The Death of Freddie Gray and the Future of Police Reform Under Trump

Democracy in Crisis

Photo Credit: J.M. Giordano

On a cold and rainy day shortly after the election, I interviewed Baltimore Police Commissioner Kevin Davis in his office overlooking the city’s downtown. Donald Trump had just nominated noted racist Jeff Sessions as attorney general, and the consent decree the city had been negotiating with the federal government to reform its police department was in question.

“We lived through a George W. consent decree, [with a] Republican in the White House in Prince George’s County [in Maryland], and that consent decree lasted more than four years,” Davis said. “So anyone [who says] ‘With Republicans in the White House, consent decree is out the window,’ that’s not based on reality. So I expect we will have a consent decree. I expect it will be something we can work with.”

Trump, of course, is not just any Republican. And the consent decree, which was finally approved just before Trump took office, was almost out the window when Sessions asked a federal judge to halt the court’s approval of the agreement, having placed all consent decrees under review.

“I have grave concerns that some provisions of this decree will reduce the lawful powers of the police department and result in a less safe city," Sessions said earlier this month. "Make no mistake, Baltimore is facing a violent-crime crisis."

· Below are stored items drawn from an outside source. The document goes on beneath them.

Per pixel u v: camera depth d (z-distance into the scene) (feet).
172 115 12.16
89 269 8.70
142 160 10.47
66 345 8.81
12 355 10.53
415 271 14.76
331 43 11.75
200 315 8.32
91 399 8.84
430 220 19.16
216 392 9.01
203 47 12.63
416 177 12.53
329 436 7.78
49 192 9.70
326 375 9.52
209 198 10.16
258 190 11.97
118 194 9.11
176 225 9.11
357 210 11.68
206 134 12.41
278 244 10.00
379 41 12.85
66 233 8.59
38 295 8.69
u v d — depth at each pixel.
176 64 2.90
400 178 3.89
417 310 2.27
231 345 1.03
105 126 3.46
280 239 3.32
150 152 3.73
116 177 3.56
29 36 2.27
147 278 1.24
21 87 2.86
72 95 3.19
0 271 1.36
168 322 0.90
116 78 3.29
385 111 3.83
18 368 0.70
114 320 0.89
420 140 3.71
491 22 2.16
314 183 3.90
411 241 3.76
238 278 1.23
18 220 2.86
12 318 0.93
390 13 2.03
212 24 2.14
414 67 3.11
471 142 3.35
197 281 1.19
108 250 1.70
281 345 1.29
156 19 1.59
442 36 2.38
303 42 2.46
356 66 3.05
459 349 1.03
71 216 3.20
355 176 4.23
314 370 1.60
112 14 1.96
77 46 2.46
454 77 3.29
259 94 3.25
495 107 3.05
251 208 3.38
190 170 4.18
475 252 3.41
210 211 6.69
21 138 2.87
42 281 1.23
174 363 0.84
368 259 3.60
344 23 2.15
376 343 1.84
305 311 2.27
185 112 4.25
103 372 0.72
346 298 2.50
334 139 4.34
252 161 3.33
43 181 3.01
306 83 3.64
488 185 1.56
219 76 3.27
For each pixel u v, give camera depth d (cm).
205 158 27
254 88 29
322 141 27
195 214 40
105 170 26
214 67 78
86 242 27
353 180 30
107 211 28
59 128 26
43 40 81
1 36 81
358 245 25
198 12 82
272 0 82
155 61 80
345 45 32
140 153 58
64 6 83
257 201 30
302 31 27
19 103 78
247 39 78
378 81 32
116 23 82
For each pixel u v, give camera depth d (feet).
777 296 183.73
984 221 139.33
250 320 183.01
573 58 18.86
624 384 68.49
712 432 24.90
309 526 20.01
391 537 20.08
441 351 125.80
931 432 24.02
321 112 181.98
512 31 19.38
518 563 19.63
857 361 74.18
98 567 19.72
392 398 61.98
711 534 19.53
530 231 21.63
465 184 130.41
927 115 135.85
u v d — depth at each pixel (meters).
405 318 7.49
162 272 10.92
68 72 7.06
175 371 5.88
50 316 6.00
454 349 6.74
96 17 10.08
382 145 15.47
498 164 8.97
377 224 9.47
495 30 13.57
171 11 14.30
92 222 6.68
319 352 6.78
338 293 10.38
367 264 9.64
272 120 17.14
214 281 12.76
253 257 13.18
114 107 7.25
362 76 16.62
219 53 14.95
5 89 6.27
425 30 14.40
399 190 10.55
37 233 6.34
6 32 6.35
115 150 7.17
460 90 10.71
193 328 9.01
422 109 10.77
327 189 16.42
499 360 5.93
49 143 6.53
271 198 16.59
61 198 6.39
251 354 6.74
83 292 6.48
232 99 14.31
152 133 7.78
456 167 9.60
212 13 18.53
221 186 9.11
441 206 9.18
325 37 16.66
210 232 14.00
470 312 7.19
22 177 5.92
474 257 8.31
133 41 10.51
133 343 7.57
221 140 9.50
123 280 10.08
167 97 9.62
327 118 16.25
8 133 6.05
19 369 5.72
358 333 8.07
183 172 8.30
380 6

The city is in the midst of a murder crisis—318 murders in a population of just over 600,000 made 2016 the city’s second-most murderous year, after 2015, which saw 344 homicides—but Davis is clear that the consent decree will help, not hinder his attempts to fight violent crime. “We need a consent decree in Baltimore to fundamentally change this police department for decades to come,” he told me.

The Department of Justice began an investigation of the Baltimore Police Department before Freddie Gray’s death in police custody and the uprising that followed it in late April 2015—but the widespread unrest showed just how badly policing in the city was broken.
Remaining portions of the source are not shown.